Went to the range today and stretched the legs of my Kimber 82. This rifle amazes me everytime I shoot it, as long as I do my part .
Great day for rimfire, absolutly no wind
Iron sights
Bench
Wolf Match Extra
100 yds
8 rds, 1 in group









If you want a accurate .22 the Kimber is a great rifle for $400.00 form CMP. Guys will spend much more to get a rifle that shoots near this well


----------



## Iraqvet (Aug 27, 2009)

I don't care what anyone says...Shooting my .22 is more fun than anything else I shoot..That Kimber seems like a nice shooter..


----------



## sbreech (Jun 6, 2010)

I wish Kimber still made an 82 in a lefty...


----------



## fallen513 (Jan 5, 2010)

Love Kimber...and a solid .22 too.
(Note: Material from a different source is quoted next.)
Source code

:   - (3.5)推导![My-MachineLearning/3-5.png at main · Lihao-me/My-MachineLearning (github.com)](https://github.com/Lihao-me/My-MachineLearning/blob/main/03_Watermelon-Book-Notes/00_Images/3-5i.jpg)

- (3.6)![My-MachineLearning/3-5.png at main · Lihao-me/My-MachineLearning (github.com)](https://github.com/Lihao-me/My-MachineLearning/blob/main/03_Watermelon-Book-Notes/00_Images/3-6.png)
Can't beat it for accuracy, reliability, cost...the list goes on.


----------



## PITCHNIT (Nov 2, 2004)

Nice shootin'. Love my .22's. i like the 82's, got one on my list but so many guns, so little time. I also like the Wolf .22 ammo it shoots great in all my .22s. Have you shot any of the Match Target. Wondering if you get better results with the Match Extra? Last I looked the MT was $50/brick and the ME was around 80 (I think). I run mine through a CZ452 varmint with a intensity 6.5-20. At 50 yds with the wolf MT off bags it will shoot dimes all day long.


----------



## Orlando (Apr 12, 2004)

I get less fliers with Match Extra.
http://www.championshooters.com/store/product.php?productid=477&js=y
If you are thinking about getting a Kimber 82 from CMP dont wait long they are just about out from what I am told


----------



## PITCHNIT (Nov 2, 2004)

Champion shooters is a good place. I usually buy from them also. My kids bought me 2 bricks od Sk Jagd stand plus for Xmas (for those who dont know this is the same as the Wolf match target made in the Lapua factory in Germany). Maybe I sould pick up a brick of the match extra a give it a try. I know it should help with the fliers but I any see 2 or 3 in a box. have you noticed the same?


----------



## Orlando (Apr 12, 2004)

All depends , fliers can vary lot to lot. Always seems that I will have a outstanding group and then get a flier to ruin it so I prefer Match Extra


----------